We all are familiar with the Bible story of "doubting Thomas." After Jesus' had risen from the dead, ". . . the other disciples told him (Thomas), 'We have seen the Lord!' But he said to them, 'Unless I see the nail marks in his hands and put my finger where the nails were, and put my hand into his side, I will not believe it' " (John 20:25 NIV).
First, let's think about the difference between doubt and cynicism. The doubter is unsure about whether something is true or right, but is open to evidence that his doubt may not be justified. However, the cynic does not believe that people are ever sincere, honest, or good and tends to be bitter and negative about life. Such a person is not as open to evidence refuting his conclusions and sometimes has the attitude, "don't confuse me with the facts, my mind is made up."
"To believe is to be 'in one mind' about accepting something as true; to disbelieve is to be 'in one mind' about rejecting it. To doubt is to waver between the two, to believe and disbelieve at once and so be 'in two minds.' " (Os Guinness, "In Two Minds.")
Jesus never condemned Thomas for having honest doubts. Jesus appeared to Thomas and patiently said to him, "Put your finger here; see my hands. Reach out your hand and put it into my side. Stop doubting and believe. Thomas said to him, 'My Lord and my God' " (John 20:27-28 NIV). You see, Thomas was open to being convinced -- and stopped short of actually feeling the wounds of Jesus. He became convinced by Jesus' invitation to feel him and immediately voiced his belief.

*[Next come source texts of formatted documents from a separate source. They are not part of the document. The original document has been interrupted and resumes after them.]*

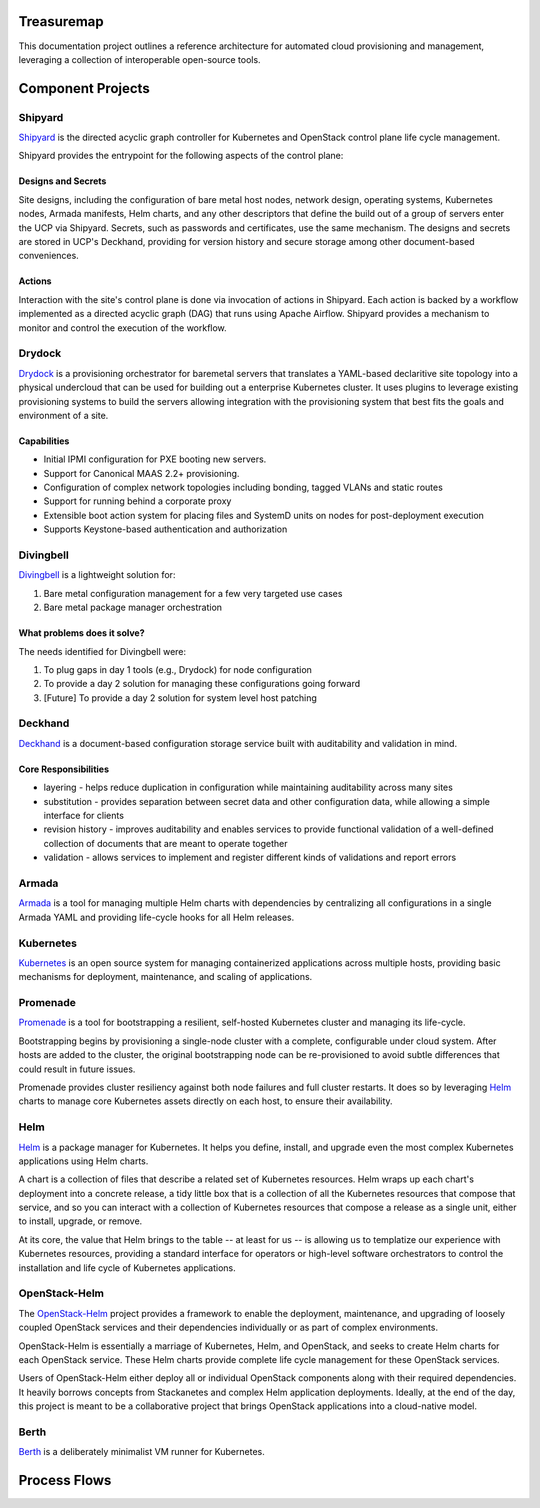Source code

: Treasuremap
===========

This documentation project outlines a reference architecture for automated
cloud provisioning and management, leveraging a collection of interoperable
open-source tools.

.. image:: diagrams/architecture.png

Component Projects
==================

Shipyard
--------
`Shipyard <https://github.com/att-comdev/shipyard>`_ is the directed acyclic
graph controller for Kubernetes and OpenStack control plane life cycle
management.

Shipyard provides the entrypoint for the following aspects of the control plane:

Designs and Secrets
^^^^^^^^^^^^^^^^^^^
Site designs, including the configuration of bare metal host nodes, network 
design, operating systems, Kubernetes nodes, Armada manifests, Helm charts,
and any other descriptors that define the build out of a group of servers enter
the UCP via Shipyard. Secrets, such as passwords and certificates, use the same
mechanism.
The designs and secrets are stored in UCP's Deckhand, providing for version
history and secure storage among other document-based conveniences. 

Actions
^^^^^^^
Interaction with the site's control plane is done via invocation of actions in
Shipyard. Each action is backed by a workflow implemented as a directed acyclic
graph (DAG) that runs using Apache Airflow. Shipyard provides a mechanism to
monitor and control the execution of the workflow. 

Drydock
-------
`Drydock <https://github.com/att-comdev/drydock>`_ is a provisioning orchestrator
for baremetal servers that translates a YAML-based declaritive site topology into a
physical undercloud that can be used for building out a enterprise Kubernetes cluster.
It uses plugins to leverage existing provisioning systems to build the servers allowing
integration with the provisioning system that best fits the goals and environment of a site.

Capabilities
^^^^^^^^^^^^

* Initial IPMI configuration for PXE booting new servers.
* Support for Canonical MAAS 2.2+ provisioning.
* Configuration of complex network topologies including bonding,
  tagged VLANs and static routes
* Support for running behind a corporate proxy
* Extensible boot action system for placing files and SystemD
  units on nodes for post-deployment execution
* Supports Keystone-based authentication and authorization

Divingbell
----------
`Divingbell <https://github.com/att-comdev/divingbell>`_ is a lightweight
solution for:

1. Bare metal configuration management for a few very targeted use cases
2. Bare metal package manager orchestration

What problems does it solve?
^^^^^^^^^^^^^^^^^^^^^^^^^^^^
The needs identified for Divingbell were:

1. To plug gaps in day 1 tools (e.g., Drydock) for node configuration
2. To provide a day 2 solution for managing these configurations going forward
3. [Future] To provide a day 2 solution for system level host patching

Deckhand
--------
`Deckhand <https://github.com/att-comdev/deckhand>`_ is a document-based
configuration storage service built with auditability and validation in mind. 

Core Responsibilities
^^^^^^^^^^^^^^^^^^^^^

* layering - helps reduce duplication in configuration while maintaining
  auditability across many sites
* substitution - provides separation between secret data and other
  configuration data, while allowing a simple interface for clients
* revision history - improves auditability and enables services to provide
  functional validation of a well-defined collection of documents that are
  meant to operate together
* validation - allows services to implement and register different kinds of
  validations and report errors

Armada
------
`Armada <https://github.com/att-comdev/armada>`_ is a tool for managing multiple
Helm charts with dependencies by centralizing all configurations in a single
Armada YAML and providing life-cycle hooks for all Helm releases.

Kubernetes
----------
`Kubernetes <https://github.com/kubernetes/kubernetes>`_ is an open source
system for managing containerized applications across multiple hosts, providing
basic mechanisms for deployment, maintenance, and scaling of applications.

Promenade
---------
`Promenade <https://github.com/att-comdev/promenade>`_ is a tool for
bootstrapping a resilient, self-hosted Kubernetes cluster and managing its
life-cycle.

Bootstrapping begins by provisioning a single-node cluster with a complete,
configurable under cloud system.  After hosts are added to the cluster, the
original bootstrapping node can be re-provisioned to avoid subtle differences
that could result in future issues.

Promenade provides cluster resiliency against both node failures and full
cluster restarts.  It does so by leveraging
`Helm <https://github.com/kubernetes/helm>`_ charts to manage core Kubernetes
assets directly on each host, to ensure their availability.

Helm
----
`Helm <https://github.com/kubernetes/helm>`_ is a package manager for Kubernetes.
It helps you define, install, and upgrade even the most complex Kubernetes
applications using Helm charts.

A chart is a collection of files that describe a related set of Kubernetes
resources. Helm wraps up each chart's deployment into a concrete release,
a tidy little box that is a collection of all the Kubernetes resources that
compose that service, and so you can interact with a collection of Kubernetes
resources that compose a release as a single unit, either to install, upgrade,
or remove.

At its core, the value that Helm brings to the table -- at least for us -- is
allowing us to templatize our experience with Kubernetes resources, providing
a standard interface for operators or high-level software orchestrators to
control the installation and life cycle of Kubernetes applications.  

OpenStack-Helm
--------------
The `OpenStack-Helm <https://github.com/openstack/openstack-helm>`_ project
provides a framework to enable the deployment, maintenance, and upgrading of
loosely coupled OpenStack services and their dependencies individually or as
part of complex environments.

OpenStack-Helm is essentially a marriage of Kubernetes, Helm, and OpenStack,
and seeks to create Helm charts for each OpenStack service.  These Helm charts
provide complete life cycle management for these OpenStack services.

Users of OpenStack-Helm either deploy all or individual OpenStack components
along with their required dependencies.  It heavily borrows concepts from
Stackanetes and complex Helm application deployments.  Ideally, at the end of
the day, this project is meant to be a collaborative project that brings
OpenStack applications into a cloud-native model.

Berth
-----
`Berth <https://github.com/att-comdev/berth>`_ is a deliberately minimalist VM
runner for Kubernetes.

Process Flows
=============

.. image:: diagrams/genesis.png

.. image:: diagrams/deploy_site.png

Some people need to doubt before they can believe. If doubts lead one to ask honest questions, and questions lead to answers based on truth, and the answers are accepted, then doubt has been a good thing. But when doubt leads to stubborn cynicism and stubbornness becomes a mind-set, then that cynicism does extreme harm to one's faith. If you find yourself doubting the truths of the Bible, or God himself, please don't let your search for truth end there. As you discover answers, let those answers deepen your faith.
I believe God would have you bring your doubts directly to him as you pray. Be honest about your doubts, as Thomas was, and pour out your heart's concerns to the Lord. Then be open to new insights as he reveals his truths. If you have this attitude, even doubt can serve to bring you closer to him. God has said, "I will never fail you. I will never forsake you" (Hebrews 13:5 NLT). Take God at his word and never doubt his love, his power, his provision, and his promises.